§ INSTRUCTIONS TO FOLLOW
Continue the Oneida, Arkansas article, starting right after its last sentence.

- Oneida, Arkansas Oneida, Arkansas
- Coordinates: 34°27′38″N 90°47′12″W﻿ / ﻿34.46056°N 90.78667°W
- Country: United States
- State: Arkansas
- County: Phillips
- Elevation: 167 ft (51 m)

Population (2020)
- • Total: 13
- Time zone: UTC-6 (Central (CST))
- • Summer (DST): UTC-5 (CDT)
- ZIP code: 72369
- Area code: 870
- GNIS feature ID: 2805671

= Oneida, Arkansas =

Oneida is an unincorporated community and census-designated place (CDP) in Phillips County, Arkansas, United States. Oneida is located along Arkansas Highway 85, 3.5 mi north-northeast of Lake View. Oneida has a post office with ZIP code 72369. It was first listed as a CDP in the 2020 census with a population of 13.

§ DATA EXCERPTS
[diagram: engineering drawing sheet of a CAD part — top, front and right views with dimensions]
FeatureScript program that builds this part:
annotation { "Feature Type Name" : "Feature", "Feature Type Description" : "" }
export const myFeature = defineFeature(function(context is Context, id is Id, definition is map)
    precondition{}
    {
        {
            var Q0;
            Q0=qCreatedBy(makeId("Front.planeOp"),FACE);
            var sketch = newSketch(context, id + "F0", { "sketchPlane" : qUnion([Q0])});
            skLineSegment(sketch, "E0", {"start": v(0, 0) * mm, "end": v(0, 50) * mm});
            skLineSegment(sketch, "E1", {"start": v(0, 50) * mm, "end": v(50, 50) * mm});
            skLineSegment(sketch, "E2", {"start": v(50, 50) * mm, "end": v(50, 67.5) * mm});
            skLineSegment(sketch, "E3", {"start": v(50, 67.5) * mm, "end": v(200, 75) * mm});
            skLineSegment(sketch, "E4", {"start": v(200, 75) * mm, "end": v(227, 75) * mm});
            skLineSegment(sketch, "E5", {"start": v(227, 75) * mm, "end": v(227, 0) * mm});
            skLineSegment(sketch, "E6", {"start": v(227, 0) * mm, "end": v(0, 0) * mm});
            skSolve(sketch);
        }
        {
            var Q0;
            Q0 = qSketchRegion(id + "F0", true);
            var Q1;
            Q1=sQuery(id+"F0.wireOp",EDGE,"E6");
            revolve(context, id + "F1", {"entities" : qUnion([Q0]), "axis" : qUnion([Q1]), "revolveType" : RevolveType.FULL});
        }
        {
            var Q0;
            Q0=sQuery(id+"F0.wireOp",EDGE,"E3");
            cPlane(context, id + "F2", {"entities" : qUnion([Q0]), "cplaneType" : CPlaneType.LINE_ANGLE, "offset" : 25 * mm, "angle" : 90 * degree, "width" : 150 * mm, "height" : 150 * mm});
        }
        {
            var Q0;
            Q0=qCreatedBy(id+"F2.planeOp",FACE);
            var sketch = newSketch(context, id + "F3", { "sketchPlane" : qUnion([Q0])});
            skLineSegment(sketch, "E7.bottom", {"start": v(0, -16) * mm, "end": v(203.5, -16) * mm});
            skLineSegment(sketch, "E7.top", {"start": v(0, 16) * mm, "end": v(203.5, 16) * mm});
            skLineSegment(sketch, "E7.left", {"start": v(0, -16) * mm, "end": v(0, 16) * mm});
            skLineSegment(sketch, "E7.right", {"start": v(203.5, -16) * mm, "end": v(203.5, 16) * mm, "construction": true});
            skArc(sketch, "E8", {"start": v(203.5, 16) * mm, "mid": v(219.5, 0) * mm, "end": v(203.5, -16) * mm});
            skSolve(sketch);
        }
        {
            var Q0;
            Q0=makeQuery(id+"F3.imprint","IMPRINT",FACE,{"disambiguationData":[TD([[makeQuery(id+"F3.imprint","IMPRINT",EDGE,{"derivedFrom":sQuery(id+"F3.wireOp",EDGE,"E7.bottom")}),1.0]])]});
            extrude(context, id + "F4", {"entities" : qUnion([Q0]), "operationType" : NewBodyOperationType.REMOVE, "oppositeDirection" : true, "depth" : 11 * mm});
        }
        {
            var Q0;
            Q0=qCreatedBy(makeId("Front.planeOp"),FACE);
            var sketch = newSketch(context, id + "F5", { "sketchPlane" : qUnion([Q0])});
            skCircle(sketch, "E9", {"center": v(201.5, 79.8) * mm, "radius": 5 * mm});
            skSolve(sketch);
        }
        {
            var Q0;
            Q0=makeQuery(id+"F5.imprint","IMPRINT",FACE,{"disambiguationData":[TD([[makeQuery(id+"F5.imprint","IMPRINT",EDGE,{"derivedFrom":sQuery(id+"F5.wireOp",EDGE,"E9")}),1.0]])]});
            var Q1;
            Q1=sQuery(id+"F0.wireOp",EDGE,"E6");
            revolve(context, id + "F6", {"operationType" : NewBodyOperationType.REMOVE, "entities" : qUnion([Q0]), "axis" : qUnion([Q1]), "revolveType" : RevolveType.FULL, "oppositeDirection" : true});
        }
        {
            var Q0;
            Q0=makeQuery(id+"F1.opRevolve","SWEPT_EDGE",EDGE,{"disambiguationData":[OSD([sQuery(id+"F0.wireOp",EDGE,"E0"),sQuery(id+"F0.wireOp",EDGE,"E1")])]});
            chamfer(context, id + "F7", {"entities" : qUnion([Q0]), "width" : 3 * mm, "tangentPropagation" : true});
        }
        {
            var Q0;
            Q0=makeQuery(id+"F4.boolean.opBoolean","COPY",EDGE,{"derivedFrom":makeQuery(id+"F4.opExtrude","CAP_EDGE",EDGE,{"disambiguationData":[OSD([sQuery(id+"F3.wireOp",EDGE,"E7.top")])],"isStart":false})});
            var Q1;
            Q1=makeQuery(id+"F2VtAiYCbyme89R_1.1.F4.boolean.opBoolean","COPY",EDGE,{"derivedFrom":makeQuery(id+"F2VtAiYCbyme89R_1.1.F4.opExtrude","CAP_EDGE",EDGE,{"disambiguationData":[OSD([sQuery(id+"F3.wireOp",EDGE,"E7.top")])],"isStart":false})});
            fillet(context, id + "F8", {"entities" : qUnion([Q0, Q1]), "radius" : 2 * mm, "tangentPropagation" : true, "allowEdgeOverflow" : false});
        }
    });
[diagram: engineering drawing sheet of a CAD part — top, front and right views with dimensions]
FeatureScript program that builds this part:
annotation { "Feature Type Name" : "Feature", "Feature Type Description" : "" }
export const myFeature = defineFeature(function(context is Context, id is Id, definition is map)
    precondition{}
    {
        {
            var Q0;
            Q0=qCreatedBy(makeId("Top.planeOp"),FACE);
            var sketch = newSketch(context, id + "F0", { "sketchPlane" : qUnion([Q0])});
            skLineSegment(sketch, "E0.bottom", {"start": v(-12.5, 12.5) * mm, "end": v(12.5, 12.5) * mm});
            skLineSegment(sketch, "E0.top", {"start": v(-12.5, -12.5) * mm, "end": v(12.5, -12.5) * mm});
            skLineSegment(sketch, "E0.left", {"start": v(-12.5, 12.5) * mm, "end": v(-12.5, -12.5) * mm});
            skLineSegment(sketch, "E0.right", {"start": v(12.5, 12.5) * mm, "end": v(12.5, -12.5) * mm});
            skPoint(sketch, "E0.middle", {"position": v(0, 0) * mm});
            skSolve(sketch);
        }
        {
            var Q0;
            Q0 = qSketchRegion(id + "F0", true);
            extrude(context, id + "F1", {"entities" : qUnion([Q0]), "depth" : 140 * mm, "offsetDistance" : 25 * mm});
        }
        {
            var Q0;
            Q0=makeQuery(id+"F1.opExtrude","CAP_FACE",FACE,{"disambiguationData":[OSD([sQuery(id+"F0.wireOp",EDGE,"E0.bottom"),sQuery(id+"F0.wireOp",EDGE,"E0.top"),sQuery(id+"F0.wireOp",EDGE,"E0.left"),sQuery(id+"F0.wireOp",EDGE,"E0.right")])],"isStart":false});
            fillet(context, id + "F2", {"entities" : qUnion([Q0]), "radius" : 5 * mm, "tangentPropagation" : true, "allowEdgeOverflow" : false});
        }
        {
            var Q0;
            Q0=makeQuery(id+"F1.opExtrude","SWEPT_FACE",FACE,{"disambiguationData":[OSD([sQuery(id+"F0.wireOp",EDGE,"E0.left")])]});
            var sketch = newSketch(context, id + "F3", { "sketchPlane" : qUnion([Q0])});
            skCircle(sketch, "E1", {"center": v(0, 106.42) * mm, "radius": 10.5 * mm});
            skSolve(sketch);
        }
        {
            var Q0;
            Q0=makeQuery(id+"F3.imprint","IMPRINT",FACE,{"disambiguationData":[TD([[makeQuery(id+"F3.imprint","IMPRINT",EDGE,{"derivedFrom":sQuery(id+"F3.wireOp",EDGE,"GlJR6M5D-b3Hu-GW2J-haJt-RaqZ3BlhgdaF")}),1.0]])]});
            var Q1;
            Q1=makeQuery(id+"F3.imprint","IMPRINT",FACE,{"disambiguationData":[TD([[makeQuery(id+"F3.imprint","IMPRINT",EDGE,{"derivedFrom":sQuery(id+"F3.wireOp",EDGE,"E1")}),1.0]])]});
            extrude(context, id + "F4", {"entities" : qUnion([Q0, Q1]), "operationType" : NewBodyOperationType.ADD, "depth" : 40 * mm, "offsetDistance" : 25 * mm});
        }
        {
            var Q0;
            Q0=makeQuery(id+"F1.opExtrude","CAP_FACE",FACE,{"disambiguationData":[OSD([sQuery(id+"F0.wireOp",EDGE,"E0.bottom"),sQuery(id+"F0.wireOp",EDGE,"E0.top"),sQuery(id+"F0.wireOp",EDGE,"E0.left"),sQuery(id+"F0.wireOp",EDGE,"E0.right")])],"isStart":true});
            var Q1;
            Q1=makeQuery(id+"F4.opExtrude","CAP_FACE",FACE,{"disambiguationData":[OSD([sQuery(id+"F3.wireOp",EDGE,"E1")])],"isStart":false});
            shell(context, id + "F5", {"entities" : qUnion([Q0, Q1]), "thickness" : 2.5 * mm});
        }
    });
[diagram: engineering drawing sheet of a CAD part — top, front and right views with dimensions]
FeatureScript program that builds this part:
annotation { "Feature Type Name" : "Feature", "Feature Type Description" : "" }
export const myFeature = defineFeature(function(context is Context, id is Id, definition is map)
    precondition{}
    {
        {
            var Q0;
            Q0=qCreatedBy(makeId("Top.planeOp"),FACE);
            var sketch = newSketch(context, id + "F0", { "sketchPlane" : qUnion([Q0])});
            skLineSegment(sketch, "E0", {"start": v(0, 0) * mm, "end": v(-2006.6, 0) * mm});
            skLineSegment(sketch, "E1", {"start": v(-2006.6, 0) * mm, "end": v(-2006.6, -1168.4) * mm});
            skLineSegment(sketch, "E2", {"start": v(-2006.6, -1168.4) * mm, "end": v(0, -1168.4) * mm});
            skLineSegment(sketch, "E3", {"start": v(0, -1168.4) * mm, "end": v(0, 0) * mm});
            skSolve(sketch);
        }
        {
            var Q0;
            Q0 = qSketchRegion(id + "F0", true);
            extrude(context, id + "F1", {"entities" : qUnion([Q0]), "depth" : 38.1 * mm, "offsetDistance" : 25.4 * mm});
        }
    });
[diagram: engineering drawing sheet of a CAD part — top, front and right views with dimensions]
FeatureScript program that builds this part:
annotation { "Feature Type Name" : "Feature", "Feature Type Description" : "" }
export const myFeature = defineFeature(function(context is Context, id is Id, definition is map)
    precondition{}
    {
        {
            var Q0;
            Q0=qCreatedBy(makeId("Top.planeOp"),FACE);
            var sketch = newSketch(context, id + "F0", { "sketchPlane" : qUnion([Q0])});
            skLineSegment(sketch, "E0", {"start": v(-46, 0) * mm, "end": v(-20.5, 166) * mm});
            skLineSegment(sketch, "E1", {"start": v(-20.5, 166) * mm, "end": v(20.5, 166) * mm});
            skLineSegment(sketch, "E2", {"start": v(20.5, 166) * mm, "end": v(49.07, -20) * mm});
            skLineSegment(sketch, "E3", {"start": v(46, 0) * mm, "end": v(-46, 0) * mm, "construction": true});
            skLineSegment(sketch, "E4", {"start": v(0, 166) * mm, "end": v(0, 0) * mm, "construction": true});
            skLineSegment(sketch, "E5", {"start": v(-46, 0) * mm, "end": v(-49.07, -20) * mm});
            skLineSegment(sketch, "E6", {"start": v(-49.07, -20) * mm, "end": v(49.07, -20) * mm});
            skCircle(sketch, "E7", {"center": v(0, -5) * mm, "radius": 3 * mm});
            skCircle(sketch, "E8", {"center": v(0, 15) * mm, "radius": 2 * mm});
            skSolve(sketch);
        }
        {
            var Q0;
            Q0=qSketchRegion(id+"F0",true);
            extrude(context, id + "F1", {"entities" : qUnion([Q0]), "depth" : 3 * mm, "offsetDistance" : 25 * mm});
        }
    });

§ OUTPUT OF THE TASK
==Demographics==

Historical population
| Census | Pop. | Note | %± |
| 2020 | 13 |  | — |
U.S. Decennial Census 2020

===2020 census===

Oneida CDP, Arkansas – Racial and ethnic composition Note: the US Census treats Hispanic/Latino as an ethnic category. This table excludes Latinos from the racial categories and assigns them to a separate category. Hispanics/Latinos may be of any race.
| Race / Ethnicity (NH = Non-Hispanic) | Pop 2020 | % 2020 |
|---|---|---|
| White alone (NH) | 6 | 46.15% |
| Black or African American alone (NH) | 6 | 46.15% |
| Native American or Alaska Native alone (NH) | 0 | 0.00% |
| Asian alone (NH) | 0 | 0.00% |
| Pacific Islander alone (NH) | 0 | 0.00% |
| Some Other Race alone (NH) | 0 | 0.00% |
| Mixed Race or Multi-Racial (NH) | 1 | 7.69% |
| Hispanic or Latino (any race) | 0 | 0.00% |
| Total | 13 | 100.00% |

==Education==
It is in the Barton-Lexa School District. Its zoned high school is Barton High School.